Exploiting Cross Sentence Context for Neural Machine Translation - by Longyue Wang, Zhaopeng Tu, Andy Way and Qun Liu
Presenter describes a novel idea of computing the context (3 previous sentences to current sentence being translated) and using it as additional input to the encoder, decoder, or even for attention during decoding. Experiments show that the additional context results in better scores on their test data. Code for the project is available here.

Cross Lingual Transfer learning for POS Tagging without cross lingual resources - by Joo-Kiyung Kim, Young-Bum Kim, Ruhi Sarikaya, and Eric Fosler-Lussier
Yet another example of adversarial learning in the NLP space, where the POS tags for the resource rich language are used to train a discriminator which is then used to train a generator to generate POS tags for the resource poor language. Code for the tagger is available here.

A Simple Regularization based Algorithm for learning Cross-Domain Word Embeddings - by Wei Yang, Wei Lu and Vincent Zhang.
Presenter describes building a graph using entities from a given domain as the nodes, and the edges weighted using the cosine distance between their vector representations. Then an iterative algorithm such as Pagerank is run until convergence. Cross domain word embeddings are learned by running analogies between selected words in one domain and single words in the other.

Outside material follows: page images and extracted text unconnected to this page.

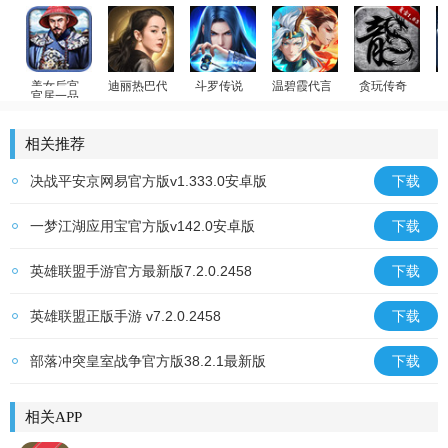
官居一品
迪丽热巴代言
斗罗传说
温碧霞代言
贪玩传奇
荣耀大天使
美女后宫
斗罗大陆：武魂觉醒
少年御灵师
原始传奇
相关推荐
决战平安京网易官方版v1.333.0安卓版
下载
一梦江湖应用宝官方版v142.0安卓版
下载
英雄联盟手游官方最新版7.2.0.2458
下载
英雄联盟正版手游 v7.2.0.2458
下载
部落冲突皇室战争官方版38.2.1最新版
下载
相关APP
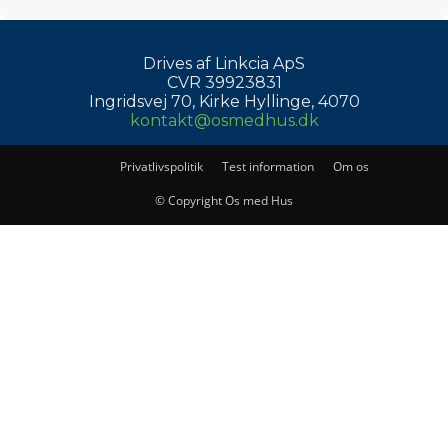
Drives af Linkcia ApS
CVR 39923831
Ingridsvej 70, Kirke Hyllinge, 4070
kontakt@osmedhus.dk
Privatlivspolitik
Test information
Om os
© Copyright Os med Hus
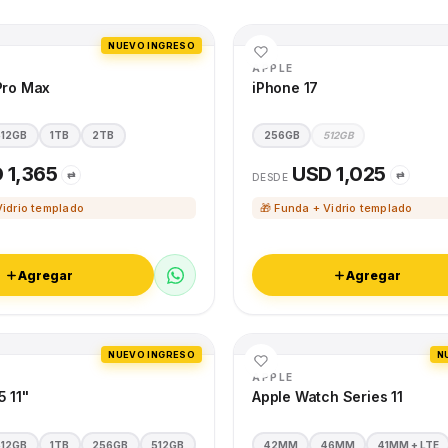
NUEVO INGRESO
APPLE
Pro Max
iPhone 17
512GB
1TB
2TB
256GB
512GB
 1,365
USD 1,025
⇄
⇄
DESDE
Vidrio templado
🎁 Funda + Vidrio templado
Agregar
Agregar
NUEVO INGRESO
N
APPLE
5 11"
Apple Watch Series 11
512GB
1TB
256GB
512GB
42MM
46MM
41MM + LTE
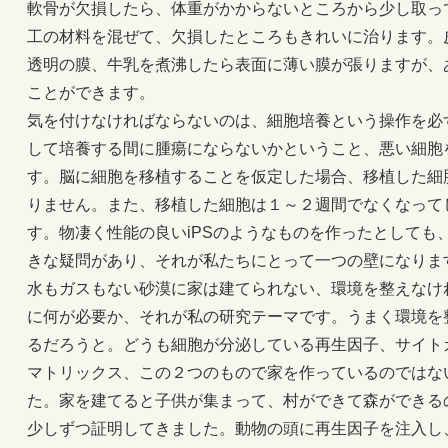
軟骨が欠損したら、体重がかからないところから少し取っ
工の材料を混ぜて、欠損したところもきれいに治ります。
透明の膜、牛乳を煮沸したら表面に薄い膜が張りますが、
ことができます。
気を付けなければならないのは、細胞培養という操作を必
して培養する間に腫瘍にならないかということ、悪い細胞
す。脳に細胞を移植することを仮定した場合、移植した細
りません。また、移植した細胞は１～２週間でなくなって
す。物凄く性能の良いiPSのようなものを作ったとしても
きな疑問があり、それが私たちにとって一つの壁になりま
水もガスもない砂漠に家は建てられない、環境を整えなけ
に何が必要か、それが私の研究テーマです。うまく環境を
るだろうと。どうも細胞が分泌している再生因子、サイト
マトリックス、この２つのもので家を作っているのではな
た。家を建てると子供が集まって、村ができて森ができる
少しずつ証明してきました。動物の頭に再生因子を注入し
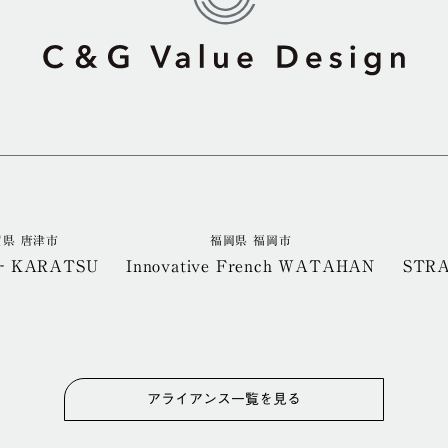
賀県 唐津市
福岡県 福岡市
‐KARATSU
Innovative French WATAHAN
STR
アライアンス一覧を見る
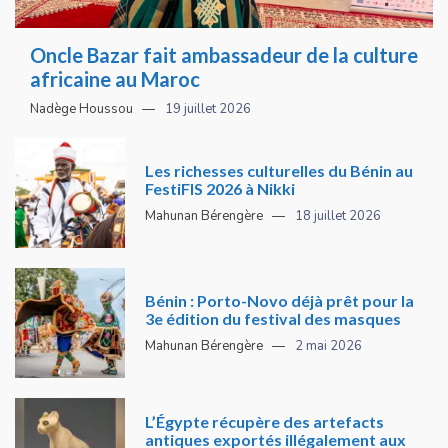
Oncle Bazar fait ambassadeur de la culture
africaine au Maroc
Nadège Houssou
19 juillet 2026
Les richesses culturelles du Bénin au
FestiFIS 2026 à Nikki
Mahunan Bérengère
18 juillet 2026
Bénin : Porto-Novo déjà prêt pour la
3e édition du festival des masques
Mahunan Bérengère
2 mai 2026
L’Égypte récupère des artefacts
antiques exportés illégalement aux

Best Paper: Bringing Structure into Summaries: Crowdsourcing a Benchmark Corpus of Concept Maps - by Tobias Falke and Iryna Gurevych.
Presenter describes a system that extracts entities from one or more documents, sets them up in a graph based on cosine distance between their word vectors, and finds the most important entities. These entities are then sent to human experts in a crowdsourcing arrangement who construct the summaries manually.

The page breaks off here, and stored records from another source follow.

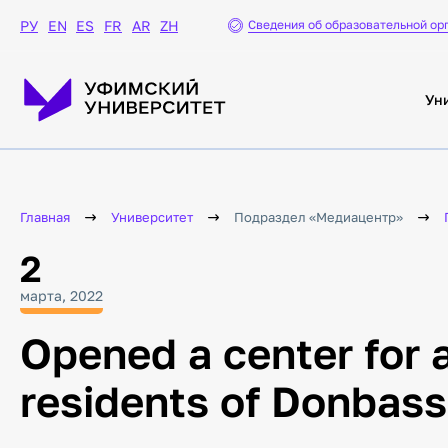
Личный кабинет
Сведения об образовательной ор
РУ
EN
ES
FR
AR
ZH
Кадровый электронный
документооборот
Ун
Координационный
центр
Сайт Координационного
центра
Противодействие
идеологии терроризма в
Главная
Университет
Подраздел «Медиацентр»
молодежной среде
2
Социокультурная
адаптация иностранных
студентов
марта, 2022
Связь поколений,
духовные ценности
Opened a center for 
Формирование
общероссийской
residents of Donbas
гражданской
идентичности
Профилактика буллинга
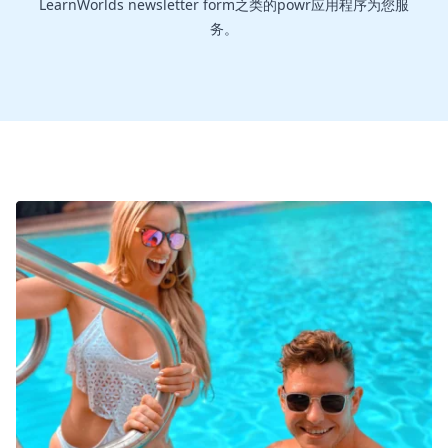
LearnWorlds newsletter form之类的powr应用程序为您服
务。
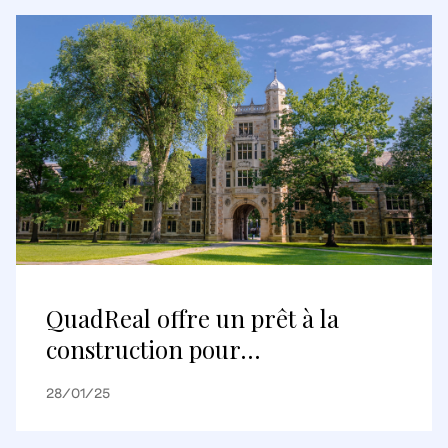
dominant du commerce
électronique européen
QuadReal offre un prêt à la
construction pour
l’aménagement de logements
28/01/25
pour étudiants de l’Université du
Michigan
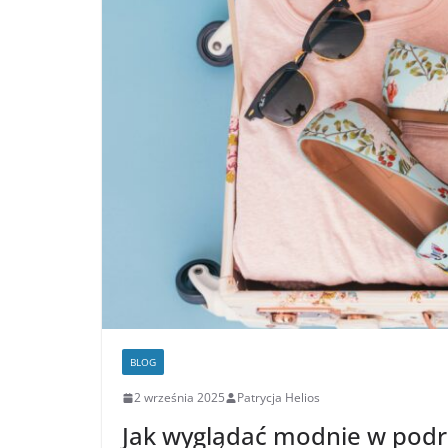
BLOG
2 września 2025
Patrycja Helios
Jak wyglądać modnie w podr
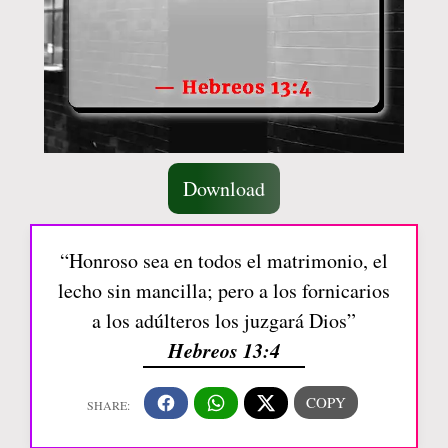
Download
“Honroso sea en todos el matrimonio, el
lecho sin mancilla; pero a los fornicarios
a los adúlteros los juzgará Dios”
Hebreos 13:4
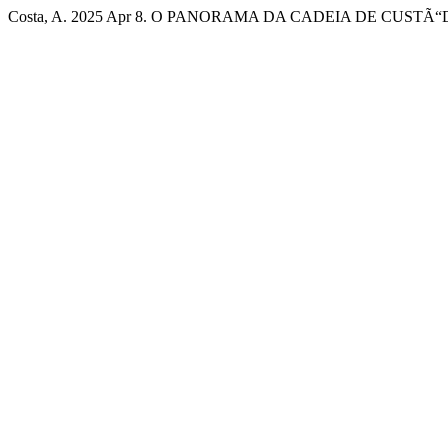
Costa, A. 2025 Apr 8. O PANORAMA DA CADEIA DE CUSTÃ“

The other 3 papers in the best paper category were around the language learned when two automated agents engage in dialog, predicting depression and suicide risk in online forums, and how to correct for dataset bias for machine learning models.


Presentations were predominantly from academia, which is kind of expected, since most of the papers tend to push the envelope of the state of the art, something academia tends to do. Among US universities, Stanford and Carnegie Mellon are well known for their NLP, so as expected, there were quite a few presentations from there. University of Washington also had quite a few good submissions. I also saw a lot of presentations from Chinese universities, looks like NLP and Deep Learning are quite popular in China. From industry, I saw two presentations from Google and one from Baidu.

That's pretty much all I have for this week. I made a few awesome friends, thanks to an introduction from a colleague, with some other attendees who were local to Copenhagen. Thanks to their help, I got to eat authentic Italian pizza and spicy Indian food in Copenhagen at an area right next to the conference, but which I am pretty sure I wouldn't have found on my own :-).